Naturally, if Britain’s drug policies were based on harm reduction, improving mental health and homelessness would be a priority, along with providing free fentanyl tests and supervised injection sites (SIV), where naloxone would be endless. Instead, the government has blocked the UK’s first SIV from opening in Glasgow. Other Conservative responses to record-high drug deaths in the UK include pushing people off methadone and the baffling Psychoactive Substances Act.

At the beginning of this, I wondered about Britain’s potential to follow the US down a fentanyl blackhole. Realistically, with a private healthcare system foisting opioids on everyone, the US is a special case. Nevertheless, the UK’s problem is significant enough to warrant a health-based response, but the government have merely spent money trying to stop fentanyl hitting the streets, when, obviously, they can’t.

The Canadian tells me how he avoids detection: “Law enforcement are always on my mind.
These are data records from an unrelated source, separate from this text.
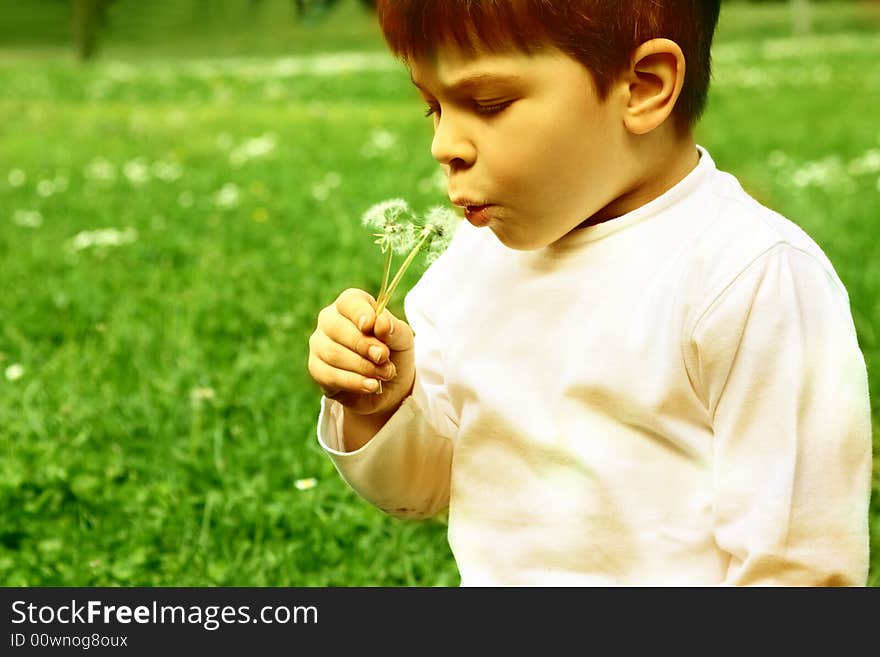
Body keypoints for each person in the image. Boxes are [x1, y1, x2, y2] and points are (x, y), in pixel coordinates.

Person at [306, 0, 873, 586]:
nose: (444, 144)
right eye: (433, 106)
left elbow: (798, 561)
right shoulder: (469, 267)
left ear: (642, 87)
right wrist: (383, 405)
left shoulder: (749, 277)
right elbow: (420, 489)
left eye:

I’m always switching my source of internet, my computers, phones, stash spots and packaging locations.”

John, meanwhile, believes it’s only a matter of time until fentanyl shows up in Brighton, his current hometown. “The amount of money that can be made shotting the stuff is too good for some people to pass up.”

At the beginning of this article I wrote that, to predict its next step, we must understand the journey fentanyl takes to the UK. As I’m afraid fentanyl’s next step may be carfentanil – its more powerful cousin, recently found in several deaths in Hull – maybe our next step should be understanding the journey the UK has taken, headlong, towards it.